I’m intrigued by the dilemma faced by David and Fiona Dryden because this is my world. I’ve pastored churches and I’ve worked with others doing the same, and too often I’ve seen uncomfortable truths swept under the carpet. It doesn’t matter how successful your ministry is, or how well known you are for helping others: your children are your children and their needs will neither be defined nor be met by the success of your ministry. They need parents, not professionals, and if any role is a crash course in the power of truth-telling, it is parenting. I’ve made huge changes in my own life, including career decisions that on the surface seem foolish, when I’ve seen that the needs of my family are clashing with the demands of my role. My children, as they’ve grown, have become my teachers, and listening to them has been a hard-won but hugely rewarding discipline.

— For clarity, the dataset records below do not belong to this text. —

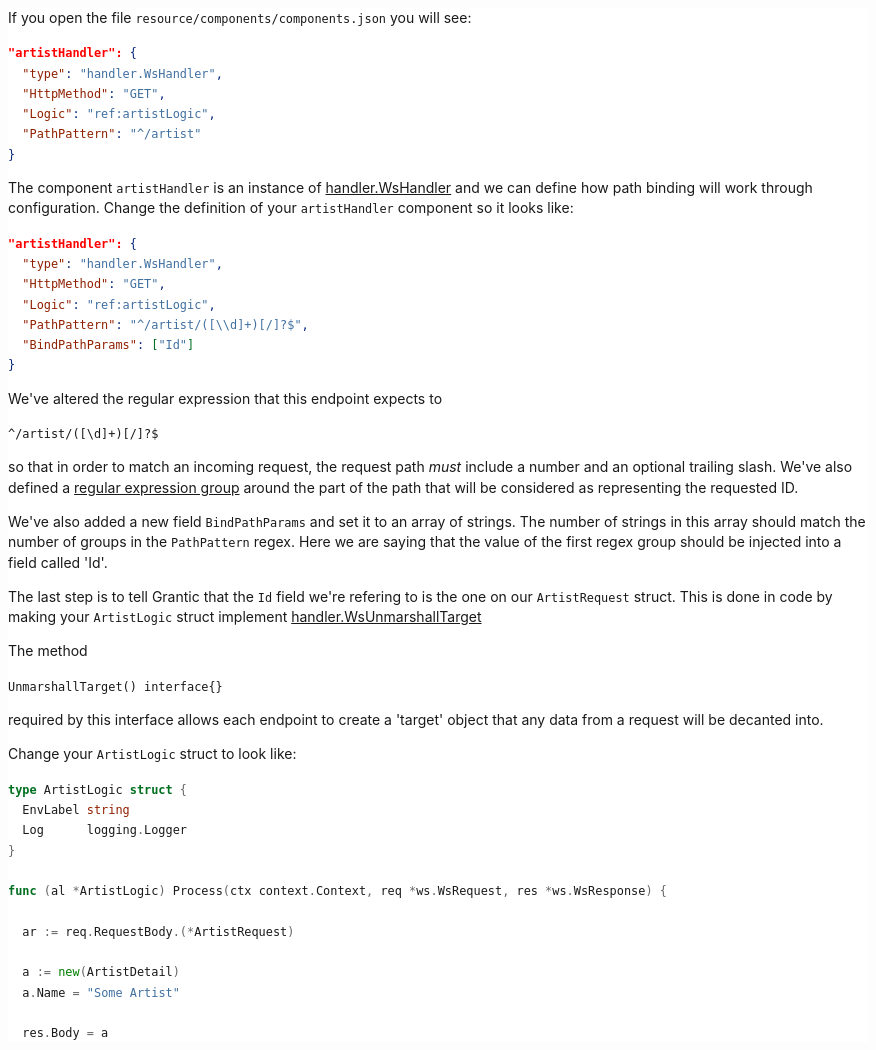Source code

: If you open the file <code>resource/components/components.json</code> you will see:

```json
"artistHandler": {
  "type": "handler.WsHandler",
  "HttpMethod": "GET",
  "Logic": "ref:artistLogic",
  "PathPattern": "^/artist"
}
```

The component <code>artistHandler</code> is an instance of [handler.WsHandler](https://godoc.org/github.com/graniticio/granitic/ws/handler#WsHandler) and we
can define how path binding will work through configuration. Change the definition of your <code>artistHandler</code> component so it looks like:


```json
"artistHandler": {
  "type": "handler.WsHandler",
  "HttpMethod": "GET",
  "Logic": "ref:artistLogic",
  "PathPattern": "^/artist/([\\d]+)[/]?$",
  "BindPathParams": ["Id"]
}
```

We've altered the regular expression that this endpoint expects to 

<code>^/artist/([\d]+)[/]?$</code>

so that in order to match an incoming request, the request path _must_ include a number and an optional trailing slash. We've
also defined a [regular expression group](https://www.regular-expressions.info/refcapture.html) around the part of the path that
will be considered as representing the requested ID.

We've also added a new field <code>BindPathParams</code> and set it to an array of strings. The number of strings in this
array should match the number of groups in the <code>PathPattern</code> regex. Here we are saying that the value of the first regex group
should be injected into a field called 'Id'.

The last step is to tell Grantic that the <code>Id</code> field we're refering to is the one on our <code>ArtistRequest</code>
struct. This is done in code by making your <code>ArtistLogic</code> struct implement [handler.WsUnmarshallTarget](https://godoc.org/github.com/graniticio/granitic/ws/handler#WsUnmarshallTarget)

The method 

<code>UnmarshallTarget() interface{}</code> 

required by this interface allows each endpoint to create a 'target' object that any data from a request will be decanted into. 

Change your <code>ArtistLogic</code> struct to look like:

```go
type ArtistLogic struct {
  EnvLabel string
  Log      logging.Logger
}

func (al *ArtistLogic) Process(ctx context.Context, req *ws.WsRequest, res *ws.WsResponse) {

  ar := req.RequestBody.(*ArtistRequest)

  a := new(ArtistDetail)
  a.Name = "Some Artist"

  res.Body = a
```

The Boy Who Loved Rain is about the battle to take adolescents seriously; to allow them to be the central actors in their own drama; to recognise that their journey and my journey are not one and the same. Adolescence is the period in which a child moves from being a passenger in someone else’s vehicle to learning to drive their own. Controlling parents, who love nothing more than having their hand on the wheel and assume that they will be making all the route decisions, don’t always take well to this transition. We have plans; goals; desires for our children’s lives: but it is not our job to deliver them. Only they can fight their battles; only they can live their life. Our job is to equip them; to set them on their way, but ultimately to free them to be the warriors their nature and their maker have designed them to be.

For families in the fishbowl, this process of freeing our children might mean a choice – of relationship over reputation; of family over fortune; of those we love over those we serve. In my experience, it is a choice worth making. Sometimes it is the only choice that will save our children’s lives – and our own.

The Boy Who Loved Rain is published by Lion Fiction. Thanks to them for the review copy and for inviting me to be part of the blog tour.